If you are still a bit unsure or nervous of how to start the subject, here are a few tips to keep in mind when asking a guy out over text:
- Be direct.
- Suggest a specific activity and particular time to meet so you do not have to think of an activity later.
- Do not pressure him. Just ask him out casually and make it seem like it is not a big deal.
- Respect him if he turns you down the first time. Don’t keep asking again and again or beg him to reconsider.
- Look up sample texts online if you’re struggling to find the best wording or phrasing.
Far from being a cowardly act, asking a guy out over text is in keeping with using the most used means of communication while allowing both of you to maintain your dignity.

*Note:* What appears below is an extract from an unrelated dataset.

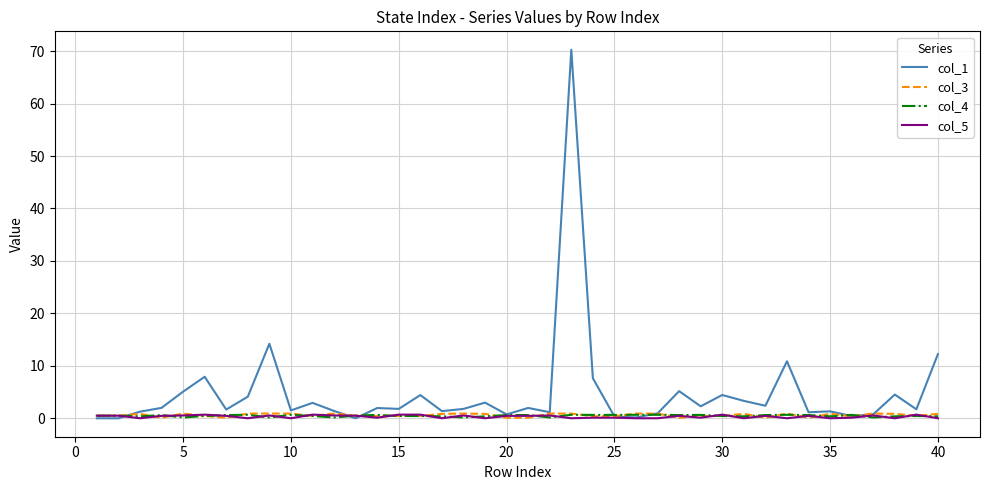

What is the maximum value shown in the chart?

70.3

Seeking professional guidance
Asking someone out requires some amount of confidence and courage, especially if the person you ask does not respond or say yes. This can be incredibly discouraging and affect your self-esteem. While finding that special someone is important for many people, developing a strong sense of self-respect and appreciation is vital for your mental health. A therapist can help you work through negative thought patterns and behaviors that are interrupting your ability to enjoy life independently of another person.
Finding an in-person therapist can be difficult, especially if you live in a rural location, have transportation issues, or are limited by finances. Fortunately, online therapy is available to help you and is supported by research to be equally effective as in-person therapy in helping people navigate through life’s difficult moments. If you feel as though you cannot muster either the confidence or the courage to reach out to someone you like, it may be time to speak with an online therapist or relationship expert. A therapist can help you sort out why your confidence and courage levels are low and can help you find ways to increase your self-confidence and inner strength.
Takeaway
Asking someone out can feel complicated. However, this article laid out some easy steps for you and the payoff can be worth the potential for pain and embarrassment. One way to ask someone out that relieves some of the pressure is to text them, as it allows you the time and space to craft a carefully thought-out message while giving them the ability to do the same. Asking a guy out does not have to be a chore, nor does it have to be a long, drawn-out process. For a simple, straightforward way to ask someone out, look no further than your phone and corresponding keyboard, and ask away.